The Likeness
- Author: Tana French
- Language: English
- Series: Dublin Murder Squad
- Genre: Mystery
- Publisher: Viking Penguin
- Publication date: 17 July 2008
- Publication place: Ireland
- Media type: Print (paperback)
- Pages: 466
- ISBN: 978-0143115625
- Dewey Decimal: 823/.92 22
- Followed by: Faithful Place

= The Likeness =

Book by Tana French

The Likeness is a 2008 mystery novel by Tana French. Set in Ireland, it is the second volume in French's Dublin Murder Squad series. The Likeness and In the Woods, the first book of the series, are the inspiration for the BBC and Starz's 2019 Dublin Murders, an eight-episode series.

== Plot summary ==
The story follows the efforts of detective Cassie Maddox to determine the circumstances surrounding the death of Lexie Madison, a young woman who is her doppelgänger. The dead woman not only resembles Cassie but also was living under an alias the detective used in an earlier undercover assignment. A senior police officer, Frank Mackey, convinces Cassie to impersonate the dead woman to investigate her death and to discover who she really was.

As the investigation proceeds, Cassie becomes consumed by her impersonation of the murder victim. She forms deep bonds with the dead girl’s four housemates, who are suspects in the murder. Boundaries begin to blur between Cassie's real and undercover identities.

== Continuity ==
Cassie Maddox was a character in French's 2007 In the Woods. Her partner in In the Woods, Adam "Rob" Ryan, is mentioned briefly in The Likeness. Frank Mackey appears in French's later novels Faithful Place (2010) and The Secret Place (2014).

== Critical reception ==
In 2009 the book was shortlisted for the first annual Ireland AM Crime Fiction Award.

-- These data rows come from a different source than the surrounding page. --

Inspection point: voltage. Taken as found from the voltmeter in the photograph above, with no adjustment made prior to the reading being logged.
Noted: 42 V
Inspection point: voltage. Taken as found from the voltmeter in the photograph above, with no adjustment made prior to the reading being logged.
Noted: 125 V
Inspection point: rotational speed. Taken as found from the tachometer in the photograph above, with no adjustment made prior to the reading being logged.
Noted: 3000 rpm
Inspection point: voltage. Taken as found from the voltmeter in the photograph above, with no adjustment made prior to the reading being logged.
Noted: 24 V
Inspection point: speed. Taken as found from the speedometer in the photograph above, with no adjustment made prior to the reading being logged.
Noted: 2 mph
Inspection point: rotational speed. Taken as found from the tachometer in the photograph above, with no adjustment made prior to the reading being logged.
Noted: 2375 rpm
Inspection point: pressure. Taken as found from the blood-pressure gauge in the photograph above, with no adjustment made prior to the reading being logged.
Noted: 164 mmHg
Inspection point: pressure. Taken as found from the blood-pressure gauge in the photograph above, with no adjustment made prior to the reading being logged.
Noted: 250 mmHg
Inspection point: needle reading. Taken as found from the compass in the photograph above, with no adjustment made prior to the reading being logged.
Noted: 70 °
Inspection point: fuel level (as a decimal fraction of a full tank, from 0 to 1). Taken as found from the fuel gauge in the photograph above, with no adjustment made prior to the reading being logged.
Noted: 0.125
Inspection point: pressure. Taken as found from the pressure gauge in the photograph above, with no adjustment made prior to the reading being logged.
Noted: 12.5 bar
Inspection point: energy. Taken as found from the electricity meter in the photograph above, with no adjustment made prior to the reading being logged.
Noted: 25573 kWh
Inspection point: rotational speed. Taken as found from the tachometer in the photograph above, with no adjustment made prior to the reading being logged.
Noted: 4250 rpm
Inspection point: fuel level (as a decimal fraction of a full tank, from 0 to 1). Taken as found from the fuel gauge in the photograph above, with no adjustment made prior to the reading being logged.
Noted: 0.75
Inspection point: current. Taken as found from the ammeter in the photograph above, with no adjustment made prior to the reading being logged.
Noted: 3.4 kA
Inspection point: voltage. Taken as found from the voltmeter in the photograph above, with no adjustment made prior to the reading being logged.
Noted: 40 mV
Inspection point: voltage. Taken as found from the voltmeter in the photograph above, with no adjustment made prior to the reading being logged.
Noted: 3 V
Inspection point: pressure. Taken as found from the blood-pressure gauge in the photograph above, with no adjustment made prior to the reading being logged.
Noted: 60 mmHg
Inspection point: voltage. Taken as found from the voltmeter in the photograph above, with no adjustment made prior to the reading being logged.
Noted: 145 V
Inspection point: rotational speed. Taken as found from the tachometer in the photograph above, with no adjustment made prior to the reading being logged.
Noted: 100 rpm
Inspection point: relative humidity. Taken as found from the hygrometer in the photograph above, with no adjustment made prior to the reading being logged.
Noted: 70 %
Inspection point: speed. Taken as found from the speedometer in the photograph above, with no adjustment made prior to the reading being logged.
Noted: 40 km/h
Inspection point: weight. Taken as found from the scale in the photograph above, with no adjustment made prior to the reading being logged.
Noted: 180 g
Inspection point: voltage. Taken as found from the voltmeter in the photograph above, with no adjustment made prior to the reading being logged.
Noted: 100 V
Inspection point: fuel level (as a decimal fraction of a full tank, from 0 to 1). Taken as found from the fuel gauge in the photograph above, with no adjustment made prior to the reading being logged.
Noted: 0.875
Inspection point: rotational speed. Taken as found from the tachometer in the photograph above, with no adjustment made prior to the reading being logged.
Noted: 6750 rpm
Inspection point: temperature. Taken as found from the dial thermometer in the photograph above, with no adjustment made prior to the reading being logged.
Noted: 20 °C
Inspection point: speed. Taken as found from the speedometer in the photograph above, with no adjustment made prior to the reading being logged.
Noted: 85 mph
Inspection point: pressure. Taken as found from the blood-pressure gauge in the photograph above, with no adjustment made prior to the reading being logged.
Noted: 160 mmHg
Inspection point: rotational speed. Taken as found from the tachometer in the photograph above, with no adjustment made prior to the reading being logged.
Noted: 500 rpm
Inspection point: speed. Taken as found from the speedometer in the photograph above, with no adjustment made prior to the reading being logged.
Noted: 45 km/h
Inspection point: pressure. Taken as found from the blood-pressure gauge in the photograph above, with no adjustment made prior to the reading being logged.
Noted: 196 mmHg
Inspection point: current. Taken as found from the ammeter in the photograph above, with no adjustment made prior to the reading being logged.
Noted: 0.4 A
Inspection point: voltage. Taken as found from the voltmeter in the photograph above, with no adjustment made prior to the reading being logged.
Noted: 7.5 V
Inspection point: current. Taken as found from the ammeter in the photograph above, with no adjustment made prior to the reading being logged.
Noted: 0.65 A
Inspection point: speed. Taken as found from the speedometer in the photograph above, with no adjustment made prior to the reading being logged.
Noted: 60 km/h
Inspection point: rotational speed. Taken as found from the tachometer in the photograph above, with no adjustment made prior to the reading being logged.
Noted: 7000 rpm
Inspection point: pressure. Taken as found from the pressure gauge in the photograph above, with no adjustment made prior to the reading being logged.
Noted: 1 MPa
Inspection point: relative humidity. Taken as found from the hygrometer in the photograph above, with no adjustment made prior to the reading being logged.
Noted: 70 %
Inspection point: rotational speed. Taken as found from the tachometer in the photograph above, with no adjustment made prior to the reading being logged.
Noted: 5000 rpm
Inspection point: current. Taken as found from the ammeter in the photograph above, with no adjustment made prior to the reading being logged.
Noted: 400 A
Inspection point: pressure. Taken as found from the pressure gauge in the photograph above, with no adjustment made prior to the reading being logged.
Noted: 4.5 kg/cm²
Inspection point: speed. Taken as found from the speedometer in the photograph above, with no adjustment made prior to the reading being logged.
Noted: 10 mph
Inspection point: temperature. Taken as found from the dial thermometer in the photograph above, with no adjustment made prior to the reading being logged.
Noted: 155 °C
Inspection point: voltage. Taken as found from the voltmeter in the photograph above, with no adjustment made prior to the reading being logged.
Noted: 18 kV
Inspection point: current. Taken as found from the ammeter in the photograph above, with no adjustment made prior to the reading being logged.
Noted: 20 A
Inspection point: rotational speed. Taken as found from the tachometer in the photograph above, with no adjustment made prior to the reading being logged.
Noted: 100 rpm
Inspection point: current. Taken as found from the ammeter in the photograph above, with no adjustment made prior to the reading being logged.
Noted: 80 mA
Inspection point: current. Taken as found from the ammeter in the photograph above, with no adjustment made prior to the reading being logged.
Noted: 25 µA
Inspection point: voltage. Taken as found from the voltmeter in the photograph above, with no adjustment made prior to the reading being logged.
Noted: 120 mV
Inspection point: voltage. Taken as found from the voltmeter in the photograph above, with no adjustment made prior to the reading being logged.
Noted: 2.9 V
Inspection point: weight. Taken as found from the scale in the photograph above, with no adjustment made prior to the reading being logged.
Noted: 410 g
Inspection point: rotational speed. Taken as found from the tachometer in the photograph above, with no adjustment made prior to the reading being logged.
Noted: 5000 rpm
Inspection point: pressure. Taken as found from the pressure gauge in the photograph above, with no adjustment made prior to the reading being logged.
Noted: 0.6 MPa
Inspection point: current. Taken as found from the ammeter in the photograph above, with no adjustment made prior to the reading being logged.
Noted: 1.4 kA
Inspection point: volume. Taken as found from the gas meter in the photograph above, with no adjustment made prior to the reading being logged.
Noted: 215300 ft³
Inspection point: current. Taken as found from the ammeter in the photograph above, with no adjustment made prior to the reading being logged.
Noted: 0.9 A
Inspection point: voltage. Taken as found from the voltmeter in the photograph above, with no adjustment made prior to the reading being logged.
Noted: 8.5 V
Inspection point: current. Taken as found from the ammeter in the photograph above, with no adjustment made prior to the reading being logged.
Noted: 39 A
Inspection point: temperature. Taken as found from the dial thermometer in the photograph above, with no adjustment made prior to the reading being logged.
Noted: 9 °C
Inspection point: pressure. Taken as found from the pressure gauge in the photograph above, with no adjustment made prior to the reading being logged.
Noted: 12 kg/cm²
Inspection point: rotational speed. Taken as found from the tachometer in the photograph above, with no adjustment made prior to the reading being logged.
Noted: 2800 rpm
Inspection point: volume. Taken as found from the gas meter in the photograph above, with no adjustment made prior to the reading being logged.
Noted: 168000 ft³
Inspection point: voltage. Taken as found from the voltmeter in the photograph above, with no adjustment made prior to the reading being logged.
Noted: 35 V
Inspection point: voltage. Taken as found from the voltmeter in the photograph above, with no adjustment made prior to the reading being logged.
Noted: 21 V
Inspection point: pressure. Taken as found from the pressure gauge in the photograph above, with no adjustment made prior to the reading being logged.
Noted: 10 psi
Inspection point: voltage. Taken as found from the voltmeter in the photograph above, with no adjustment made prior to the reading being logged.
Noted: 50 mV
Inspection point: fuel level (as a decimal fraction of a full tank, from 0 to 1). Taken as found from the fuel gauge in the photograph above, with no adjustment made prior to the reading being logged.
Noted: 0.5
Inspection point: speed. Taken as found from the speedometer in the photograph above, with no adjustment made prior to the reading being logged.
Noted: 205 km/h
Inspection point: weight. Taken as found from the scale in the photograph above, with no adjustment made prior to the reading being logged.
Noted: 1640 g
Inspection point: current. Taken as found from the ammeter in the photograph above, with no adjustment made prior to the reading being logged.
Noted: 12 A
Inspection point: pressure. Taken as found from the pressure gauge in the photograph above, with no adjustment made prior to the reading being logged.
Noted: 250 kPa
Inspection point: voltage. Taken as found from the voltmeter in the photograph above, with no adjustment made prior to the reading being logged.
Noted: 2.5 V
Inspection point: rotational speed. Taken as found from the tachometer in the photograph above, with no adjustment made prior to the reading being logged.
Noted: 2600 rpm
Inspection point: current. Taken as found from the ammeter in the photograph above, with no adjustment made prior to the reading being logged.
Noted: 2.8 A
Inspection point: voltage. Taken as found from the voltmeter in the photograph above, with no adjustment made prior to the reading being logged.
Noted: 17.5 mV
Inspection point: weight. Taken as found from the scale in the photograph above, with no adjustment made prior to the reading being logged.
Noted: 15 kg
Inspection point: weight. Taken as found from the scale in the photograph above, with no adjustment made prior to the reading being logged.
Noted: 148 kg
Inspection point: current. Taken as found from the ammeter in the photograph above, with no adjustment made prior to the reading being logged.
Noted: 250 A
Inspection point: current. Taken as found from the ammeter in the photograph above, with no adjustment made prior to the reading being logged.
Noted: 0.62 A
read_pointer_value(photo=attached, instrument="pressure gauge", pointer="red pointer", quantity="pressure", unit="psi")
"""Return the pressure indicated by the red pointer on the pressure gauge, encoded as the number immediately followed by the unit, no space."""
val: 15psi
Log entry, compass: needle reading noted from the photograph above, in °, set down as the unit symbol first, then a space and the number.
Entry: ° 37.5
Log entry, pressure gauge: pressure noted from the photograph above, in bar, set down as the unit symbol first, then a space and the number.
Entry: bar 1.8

The Irish Independent praised the "elegance and insight" of French's writing and described the book as "a brilliant thriller, beautifully written." Laura Miller of Salon.com included the book among the ten on the Salon Book Awards 2008, writing that "The hypnotic prose and eerie atmosphere conspire to make this ostensible mystery novel much, much more than it appears to be." In a more critical vein, Janet Maslin of The New York Times commented that French "could have achieved the same effects much more succinctly in a more tightly edited version of this same story. But Cassie herself remains a strong enough character to sustain interest."